At the end of the 19th century, with the building of the railway-line Saalbahn (along the river Saale), Jena became a center for precision machinery, optics and glass making, with the formation of the world famous companies Carl Zeiss Jena and Schott Jenaer Glaswerk, by Carl Zeiss, Ernst Abbe and Otto Schott.
In 1945, towards the end of World War II, Jena was heavily bombed by the American and British Allies. 153 people were killed and most of the medieval town centre was destroyed (though restored after the end of the war).
Part of the State of Thuringia from its foundation in 1920 on, it was incorporated into the German Democratic Republic in 1949 and its district of Gera in 1952. Since 1990, the city of Jena has been a part of the Free State of Thuringia in the united Federal Republic of Germany


Today Jena is a manufacturing city, specializing in precision machinery, pharmaceuticals, optics and photographic equipment, and is home to the famous Zeiss optics plant. In 1926, the world's first modern planetarium was built by the Zeiss company in the Damenviertel district of the town.
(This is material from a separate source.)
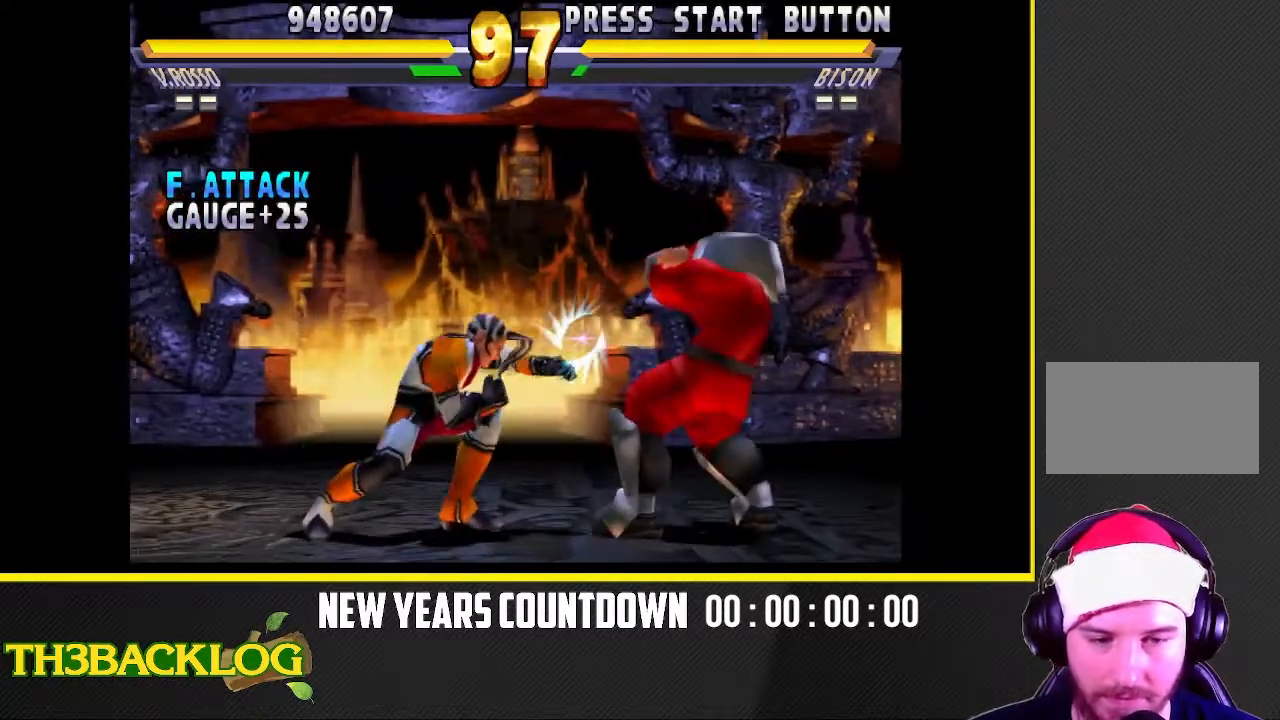
{"buttons": [], "left_stick": "center", "events": [[50, "left_stick", "down-right"], [150, "left_stick", "down-left"], [217, "left_stick", "left"], [417, "TRIANGLE", "down"], [417, "left_stick", "center"], [500, "TRIANGLE", "up"]]}
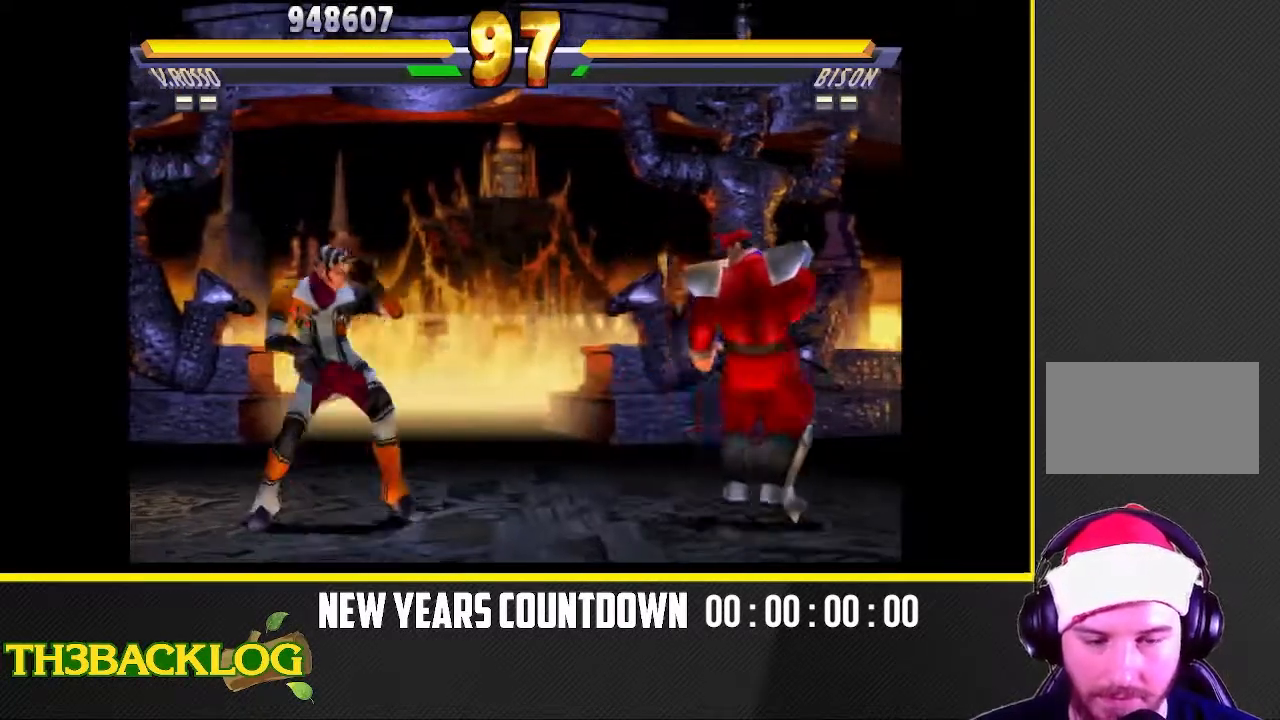
{"buttons": [], "left_stick": "center", "events": [[183, "left_stick", "up-right"], [450, "left_stick", "center"]]}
Today the city's economy diversifies into bioinformatics, biotechnology, software and photonics. The metropolitan area of Jena is among Germany's 50 fastest growing regions, with many internationally renowned research institutes and companies, a comparatively low unemployment, and a very young population structure. Jena was awarded with the title "Stadt der Wissenschaft" (city of science) by the Stifterverband für die Deutsche Wirtschaft, the German business association, in 2008.